> **Problem details**
Going from the top of the listing below to the line that holds "Assignee: Terry Wilson", reproduce each line exactly; no pictures.

> **Data records**

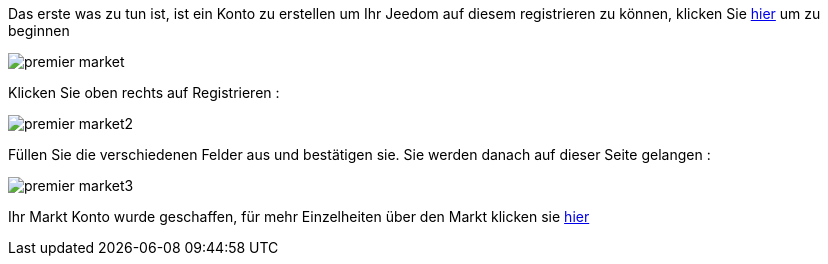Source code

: Das erste was zu tun ist, ist ein Konto zu erstellen um Ihr Jeedom auf diesem registrieren zu können, klicken Sie link:https://market.jeedom.fr[hier] um zu beginnen

image::../images/premier-market.png[]

Klicken Sie oben rechts auf Registrieren :

image::../images/premier-market2.png[]

Füllen Sie die verschiedenen Felder aus und bestätigen sie. Sie werden danach auf dieser Seite gelangen : 

image::../images/premier-market3.png[]

Ihr Markt Konto wurde geschaffen, für mehr Einzelheiten über den Markt klicken sie link:https://www.jeedom.fr/doc/documentation/core/fr_FR/doc-core-market.html[hier]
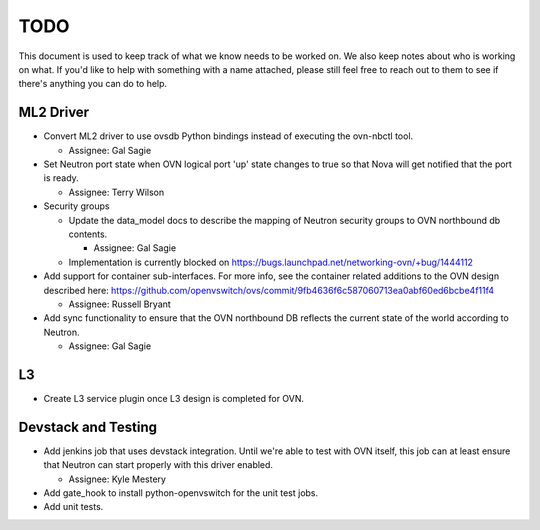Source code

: TODO
=====================

This document is used to keep track of what we know needs to be worked on.  We
also keep notes about who is working on what.  If you'd like to help with
something with a name attached, please still feel free to reach out to them to
see if there's anything you can do to help.

ML2 Driver
---------------------

* Convert ML2 driver to use ovsdb Python bindings instead of executing the
  ovn-nbctl tool.

  * Assignee: Gal Sagie

* Set Neutron port state when OVN logical port 'up' state changes to true so
  that Nova will get notified that the port is ready.

  * Assignee: Terry Wilson

* Security groups

  * Update the data_model docs to describe the mapping of Neutron security
    groups to OVN northbound db contents.

    * Assignee: Gal Sagie

  * Implementation is currently blocked on
    https://bugs.launchpad.net/networking-ovn/+bug/1444112

* Add support for container sub-interfaces.  For more info, see the container
  related additions to the OVN design described here:
  https://github.com/openvswitch/ovs/commit/9fb4636f6c587060713ea0abf60ed6bcbe4f11f4

  * Assignee: Russell Bryant

* Add sync functionality to ensure that the OVN northbound DB reflects the
  current state of the world according to Neutron.

  * Assignee: Gal Sagie

L3
---------------------

* Create L3 service plugin once L3 design is completed for OVN.


Devstack and Testing
---------------------

* Add jenkins job that uses devstack integration.  Until we're able to test with
  OVN itself, this job can at least ensure that Neutron can start properly with
  this driver enabled.

  * Assignee: Kyle Mestery

* Add gate_hook to install python-openvswitch for the unit test jobs.

* Add unit tests.
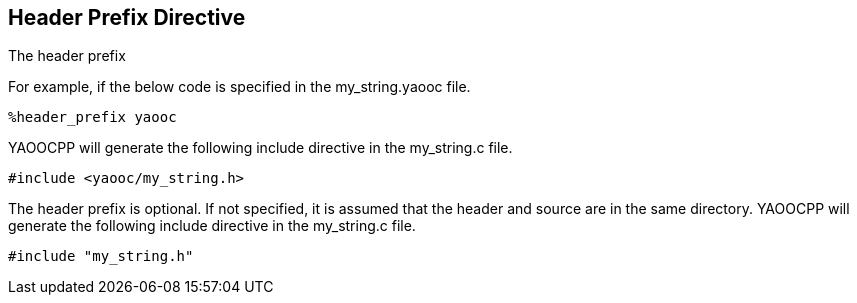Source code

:== Header Prefix Directive
The header prefix

For example, if the below code is specified in the my_string.yaooc file.

[source,c]
%header_prefix yaooc

YAOOCPP will generate the following include directive in the my_string.c file.

[source,c]
#include <yaooc/my_string.h>

The header prefix is optional.  If not specified, it is assumed that the header and source are in the same directory.
YAOOCPP will generate the following include directive in the my_string.c file.

[source,c]
#include "my_string.h"
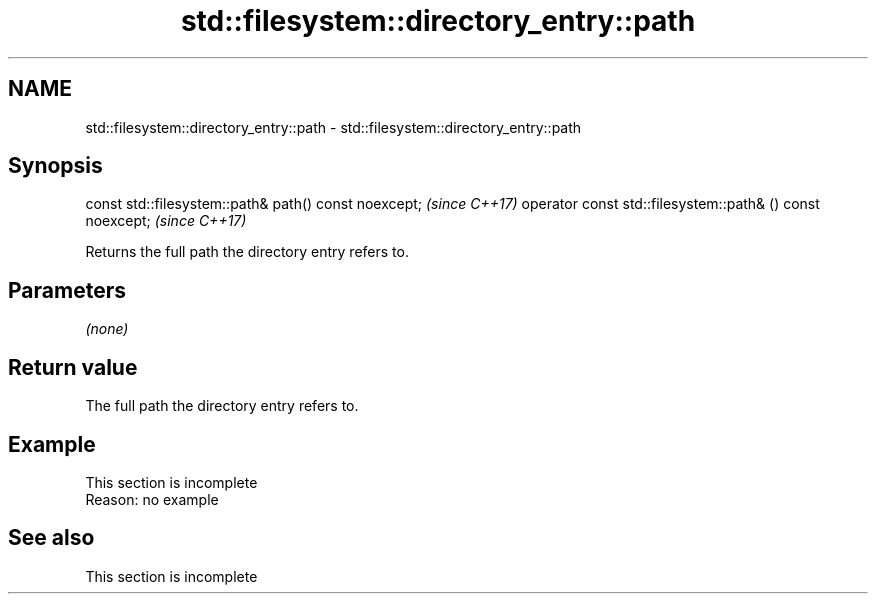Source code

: .TH std::filesystem::directory_entry::path 3 "2020.03.24" "http://cppreference.com" "C++ Standard Libary"
.SH NAME
std::filesystem::directory_entry::path \- std::filesystem::directory_entry::path

.SH Synopsis

const std::filesystem::path& path() const noexcept;       \fI(since C++17)\fP
operator const std::filesystem::path& () const noexcept;  \fI(since C++17)\fP

Returns the full path the directory entry refers to.

.SH Parameters

\fI(none)\fP

.SH Return value

The full path the directory entry refers to.

.SH Example


 This section is incomplete
 Reason: no example


.SH See also


 This section is incomplete




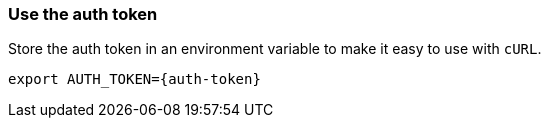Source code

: === Use the auth token
Store the auth token in an environment variable to make it easy to use with `cURL`.

[source, shell, subs="attributes+"]
----
export AUTH_TOKEN={auth-token}
----
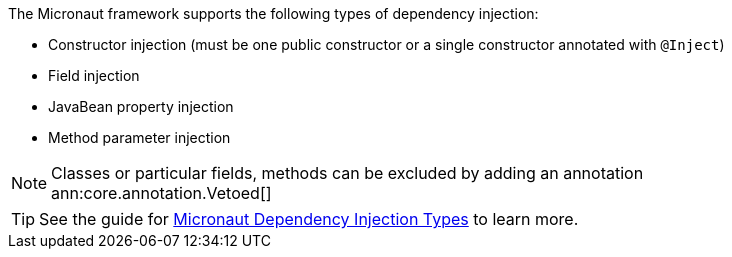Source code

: The Micronaut framework supports the following types of dependency injection:

* Constructor injection (must be one public constructor or a single constructor annotated with `@Inject`)
* Field injection
* JavaBean property injection
* Method parameter injection

NOTE: Classes or particular fields, methods can be excluded by adding an annotation ann:core.annotation.Vetoed[]

TIP: See the guide for https://guides.micronaut.io/latest/micronaut-dependency-injection-types.html[Micronaut Dependency Injection Types] to learn more.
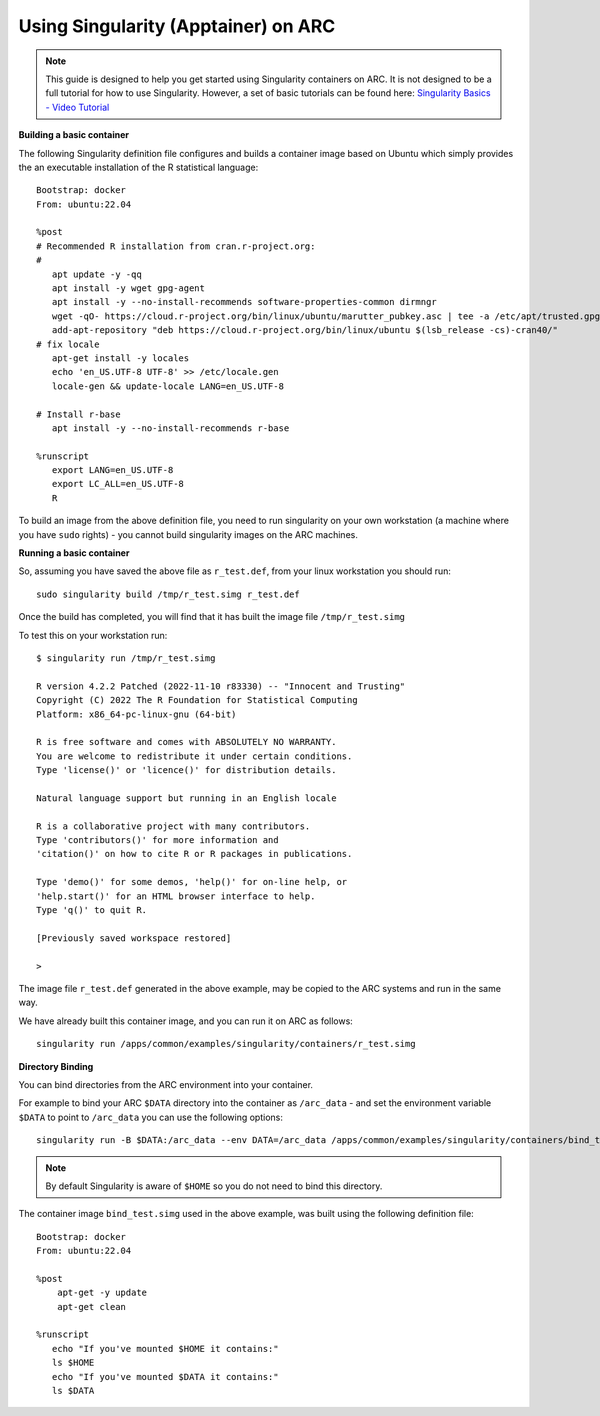 Using Singularity (Apptainer) on ARC
------------------------------------

.. note::
  This guide is designed to help you get started using Singularity containers on ARC. It is not designed to be a full tutorial for how to use Singularity. 
  However, a set of basic tutorials can be found here: `Singularity Basics - Video Tutorial <https://www.youtube.com/playlist?list=PL052H4iYGzysewYEelldGPOgKRJkxd5zp>`_ 
  
**Building a basic container**

The following Singularity definition file configures and builds a container image based on Ubuntu which simply provides the an executable installation of the R 
statistical language::

  Bootstrap: docker
  From: ubuntu:22.04

  %post
  # Recommended R installation from cran.r-project.org:
  #
     apt update -y -qq
     apt install -y wget gpg-agent
     apt install -y --no-install-recommends software-properties-common dirmngr
     wget -qO- https://cloud.r-project.org/bin/linux/ubuntu/marutter_pubkey.asc | tee -a /etc/apt/trusted.gpg.d/cran_ubuntu_key.asc
     add-apt-repository "deb https://cloud.r-project.org/bin/linux/ubuntu $(lsb_release -cs)-cran40/"
  # fix locale
     apt-get install -y locales
     echo 'en_US.UTF-8 UTF-8' >> /etc/locale.gen
     locale-gen && update-locale LANG=en_US.UTF-8

  # Install r-base
     apt install -y --no-install-recommends r-base

  %runscript
     export LANG=en_US.UTF-8
     export LC_ALL=en_US.UTF-8
     R

To build an image from the above definition file, you need to run singularity on your own workstation (a machine where you have ``sudo`` rights) - you cannot build singularity images on the ARC machines.

**Running a basic container**

So, assuming you have saved the above file as ``r_test.def``, from your linux workstation you should run::

   sudo singularity build /tmp/r_test.simg r_test.def
   
Once the build has completed, you will find that it has built the image file ``/tmp/r_test.simg``

To test this on your workstation run::

      $ singularity run /tmp/r_test.simg

      R version 4.2.2 Patched (2022-11-10 r83330) -- "Innocent and Trusting"
      Copyright (C) 2022 The R Foundation for Statistical Computing
      Platform: x86_64-pc-linux-gnu (64-bit)

      R is free software and comes with ABSOLUTELY NO WARRANTY.
      You are welcome to redistribute it under certain conditions.
      Type 'license()' or 'licence()' for distribution details.

      Natural language support but running in an English locale

      R is a collaborative project with many contributors.
      Type 'contributors()' for more information and
      'citation()' on how to cite R or R packages in publications.

      Type 'demo()' for some demos, 'help()' for on-line help, or
      'help.start()' for an HTML browser interface to help.
      Type 'q()' to quit R.

      [Previously saved workspace restored]

      >
      
The image file ``r_test.def`` generated in the above example, may be copied to the ARC systems and run in the same way.

We have already built this container image, and you can run it on ARC as follows::

   singularity run /apps/common/examples/singularity/containers/r_test.simg


**Directory Binding**

You can bind directories from the ARC environment into your container. 

For example to bind your ARC ``$DATA`` directory into the container as ``/arc_data`` - and set the environment variable ``$DATA`` to point to ``/arc_data`` you can 
use the following options::

   singularity run -B $DATA:/arc_data --env DATA=/arc_data /apps/common/examples/singularity/containers/bind_test.simg

.. note::
   By default Singularity is aware of ``$HOME`` so you do not need to bind this directory.
   
The container image ``bind_test.simg`` used in the above example, was built using the following definition file::

  Bootstrap: docker
  From: ubuntu:22.04

  %post
      apt-get -y update
      apt-get clean

  %runscript
     echo "If you've mounted $HOME it contains:"
     ls $HOME
     echo "If you've mounted $DATA it contains:"
     ls $DATA
     




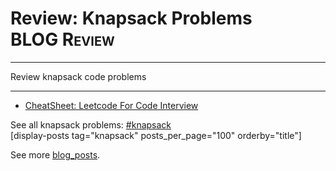 * Review: Knapsack Problems                                     :BLOG:Review:
#+STARTUP: showeverything
#+OPTIONS: toc:nil \n:t ^:nil creator:nil d:nil
:PROPERTIES:
:type: knapsack, review
:END:
---------------------------------------------------------------------
Review knapsack code problems
---------------------------------------------------------------------
#+BEGIN_HTML
<a href="https://github.com/dennyzhang/code.dennyzhang.com/tree/master/review/review-knapsack"><img align="right" width="200" height="183" src="https://www.dennyzhang.com/wp-content/uploads/denny/watermark/github.png" /></a>
#+END_HTML
- [[https://cheatsheet.dennyzhang.com/cheatsheet-leetcode-A4][CheatSheet: Leetcode For Code Interview]]

See all knapsack problems: [[https://code.dennyzhang.com/tag/knapsack/][#knapsack]]
[display-posts tag="knapsack" posts_per_page="100" orderby="title"]

See more [[https://code.dennyzhang.com/?s=blog+posts][blog_posts]].

#+BEGIN_HTML
<div style="overflow: hidden;">
<div style="float: left; padding: 5px"> <a href="https://www.linkedin.com/in/dennyzhang001"><img src="https://www.dennyzhang.com/wp-content/uploads/sns/linkedin.png" alt="linkedin" /></a></div>
<div style="float: left; padding: 5px"><a href="https://github.com/DennyZhang"><img src="https://www.dennyzhang.com/wp-content/uploads/sns/github.png" alt="github" /></a></div>
<div style="float: left; padding: 5px"><a href="https://www.dennyzhang.com/slack" target="_blank" rel="nofollow"><img src="https://www.dennyzhang.com/wp-content/uploads/sns/slack.png" alt="slack"/></a></div>
</div>
#+END_HTML
** misc                                                            :noexport:
https://en.wikipedia.org/wiki/Knapsack_problem
https://www.geeksforgeeks.org/knapsack-problem/
http://www.es.ele.tue.nl/education/5MC10/Solutions/knapsack.pdf

http://rerun.me/2014/05/27/the-knapsack-problem/
https://www.dyclassroom.com/dynamic-programming/0-1-knapsack-problem
http://www.es.ele.tue.nl/education/5MC10/Solutions/knapsack.pdf
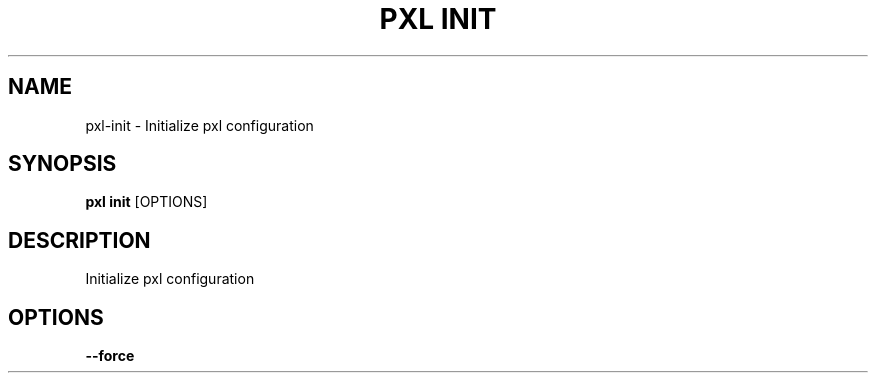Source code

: .TH "PXL INIT" "1" "23-Mar-2019" "None" "pxl init Manual"
.SH NAME
pxl\-init \- Initialize pxl configuration
.SH SYNOPSIS
.B pxl init
[OPTIONS]
.SH DESCRIPTION
Initialize pxl configuration
.SH OPTIONS
.TP
\fB\-\-force\fP
.PP
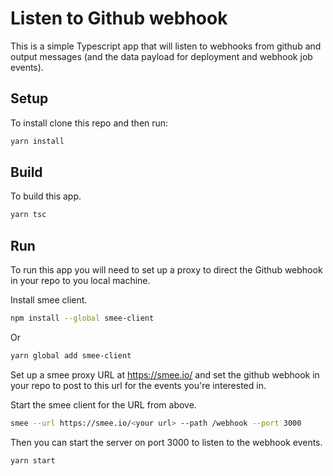 * Listen to Github webhook

  This is a simple Typescript app that will listen to webhooks from github and output messages (and the data payload for
  deployment and webhook job events).

  
** Setup

   To install clone this repo and then run:

   #+begin_src bash
     yarn install
   #+end_src

** Build

   To build this app.

   #+begin_src bash
     yarn tsc
   #+end_src

   
** Run

   To run this app you will need to set up a proxy to direct the Github webhook in your repo to you local machine.

   Install smee client.

   #+begin_src bash
     npm install --global smee-client
   #+end_src

   Or
   
   #+begin_src bash
     yarn global add smee-client
   #+end_src


   Set up a smee proxy URL at https://smee.io/ and set the github webhook in your repo to post to this url for the
   events you're interested in.

   Start the smee client for the URL from above.

   #+begin_src bash
     smee --url https://smee.io/<your url> --path /webhook --port 3000
   #+end_src

   Then you can start the server on port 3000 to listen to the webhook events.


   #+begin_src bash
     yarn start
   #+end_src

> **Written solution**
Source code

: Das erste was zu tun ist, ist ein Konto zu erstellen um Ihr Jeedom auf diesem registrieren zu können, klicken Sie link:https://market.jeedom.fr[hier] um zu beginnen

image::../images/premier-market.png[]

Klicken Sie oben rechts auf Registrieren :

image::../images/premier-market2.png[]

Füllen Sie die verschiedenen Felder aus und bestätigen sie. Sie werden danach auf dieser Seite gelangen : 

image::../images/premier-market3.png[]

Ihr Markt Konto wurde geschaffen, für mehr Einzelheiten über den Markt klicken sie link:https://www.jeedom.fr/doc/documentation/core/fr_FR/doc-core-market.html[hier]
Source code

: TODO
=====================

This document is used to keep track of what we know needs to be worked on.  We
also keep notes about who is working on what.  If you'd like to help with
something with a name attached, please still feel free to reach out to them to
see if there's anything you can do to help.

ML2 Driver
---------------------

* Convert ML2 driver to use ovsdb Python bindings instead of executing the
  ovn-nbctl tool.

  * Assignee: Gal Sagie

* Set Neutron port state when OVN logical port 'up' state changes to true so
  that Nova will get notified that the port is ready.

  * Assignee: Terry Wilson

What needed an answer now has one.